Alright, time to finish off the solution to the balls in jars problem from before.

The essential proof is that it is possible to find an algorithm that will move from a position (a,b,c), with a>b>c, to a position (x,y,z) such that z is less than c. Thus by repeating this algorithm no more than c times, you must reach zero (given that we can only have integer values).

OK, suppose we start in some position. Call the bucket with the most marbles A, the one with the fewest marbles C, and the other one B. The names of those jars will not change throughout the algorithm, specifically even though C has the fewest at the start it might not at some later point. Let a, b, and c be the number of marbles in jars A, B, and C respectively. Note that even though A, B, and C will not change throughout the algorithm, the values of a, b, and c will.

The algorithm is: Check the value of floor(b/c). If it is even, move marbles from A to C. If it is odd, move marbles from B to C. If C has more marbles than B then stop, otherwise go back to the start.

Simple enough, now, to prove it works. We must prove that at the end B will have fewer marbles in it than C started with.

At the start, we know that b is greater than c, let us write b=qc+t with t less than c, so q being the floor of b/c. For this proof, we will not change the values of a, b, and c, I will assume those values are locked at the start.

Let us suppose b is not at least twice as big as c, so then q=1 and when we move marbles from B to C (as per the algorithm), B will have t marbles in it, and t is less than c.

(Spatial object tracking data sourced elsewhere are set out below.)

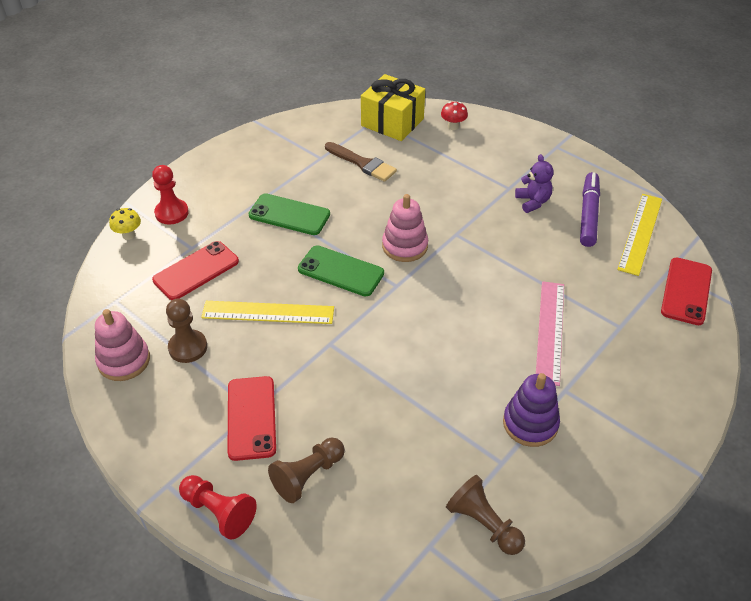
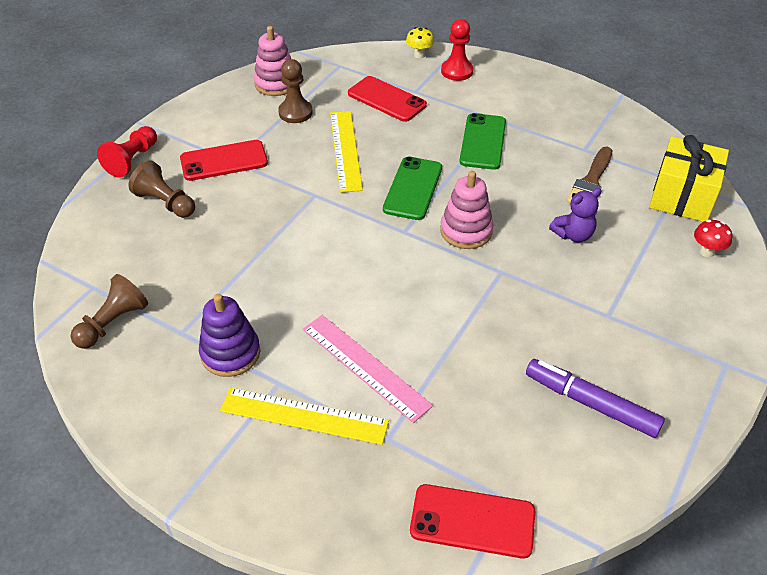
camera: 80 degrees right, 0 degrees up
(533, 202) = (591, 341): purple teddy bear -> purple teddy bear (573, 235)
(550, 331) = (365, 366): pink ruler -> pink ruler turned 45 degrees clockwise
(588, 214) = (591, 403): purple marker -> purple marker turned 150 degrees counterclockwise
(640, 233) = (575, 466): yellow ruler -> yellow ruler (304, 415)

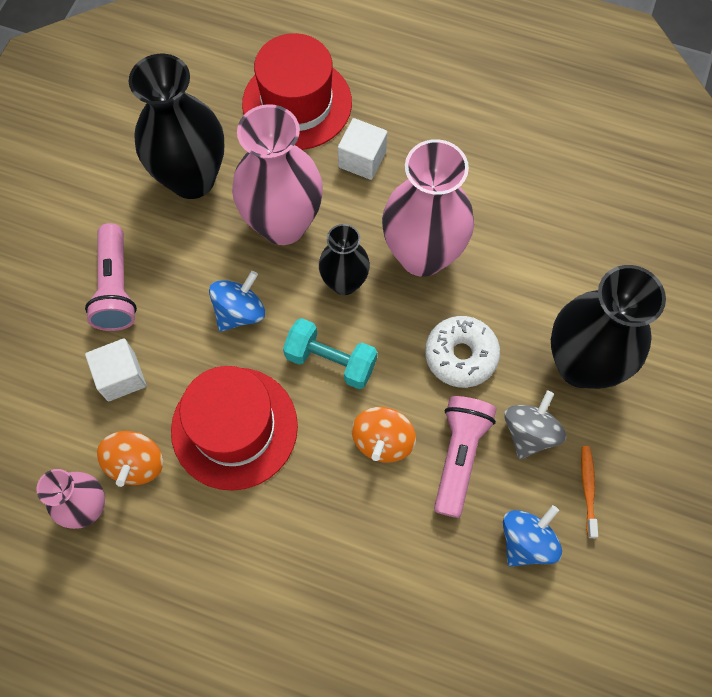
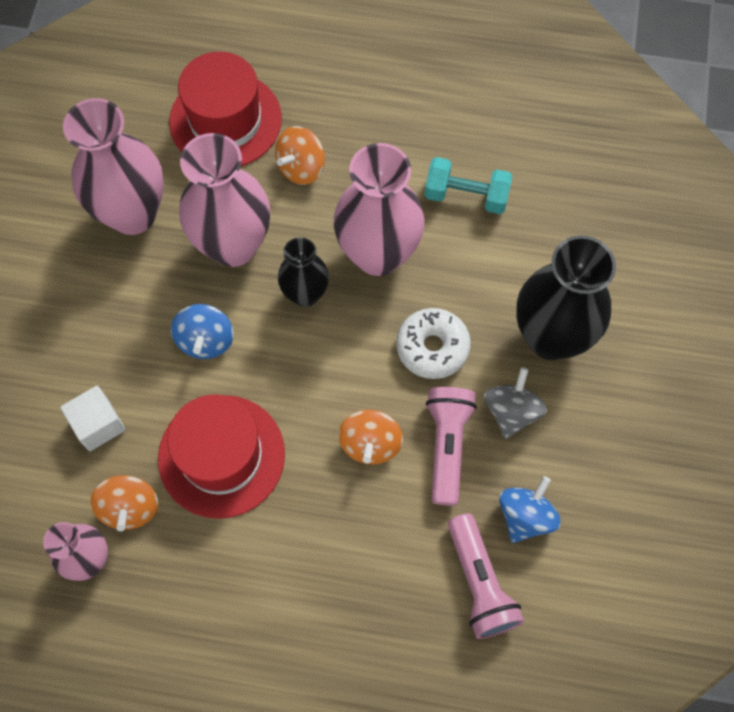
camera: 10 degrees left, 0 degrees up
(116, 288) = (75, 336): pink flashlight -> pink flashlight (479, 583)
(192, 179) = (133, 214): black vase -> pink vase
(239, 312) = (206, 340): blue spinning top -> blue spinning top turned 150 degrees clockwise
(330, 361) = (305, 374): turquoise dumbbell -> turquoise dumbbell (466, 196)
(362, 159) = (301, 167): white cube -> orange spinning top
(588, 489) = (576, 456): orange toothbrush -> none

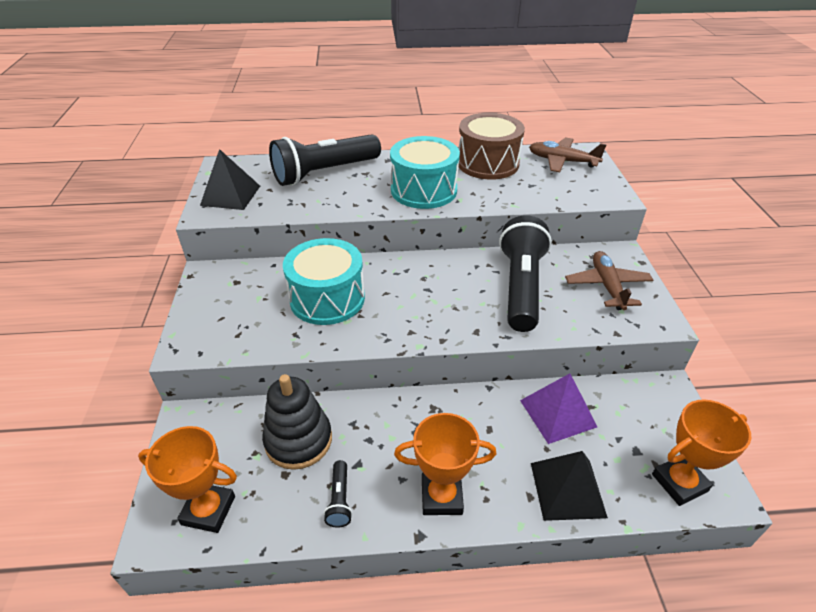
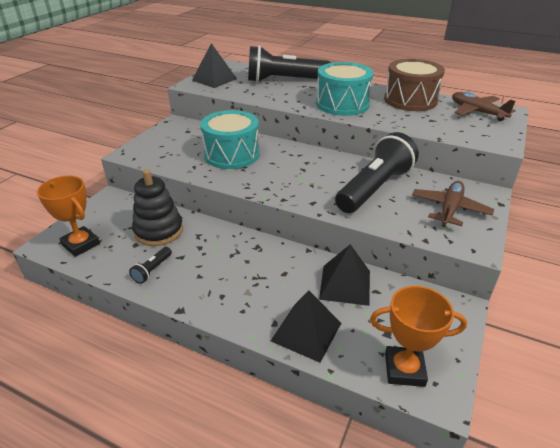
camera: 30 degrees right, 5 degrees down
(441, 497) = (214, 296): orange trophy -> none
(558, 413) = (345, 284): purple pyramid -> black pyramid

Now, if q is bigger than 1, I will show that the algorithm will reduce the number of marbles in jar B without changing the value of t, so eventually q will be 1.

So, if we suppose q is even, so we move marbles from A to C. Now C contains 2c, and B contains b. Since b=qc+t=(q/2)(2c)+t, so b mod c and b mod 2c both give t (note that q being even was needed).

If q is odd, we will move marbles from B to C. Now C contains 2c and B contains b-c. Since b=qc+t we can also then show b-c=((q-1)/2)(2c)+t, so b mod c and b-c mod 2c both give t (in this case q being odd is needed).

Each time, B contains fewer marbles, so eventually q will be 1 and then next move B will have t marbles, which was less than the starting value of C. So, this finishes the proof. One simply needs to repeat the algorithm many times (renaming the jars A, B, and C after each iteration) to win the game.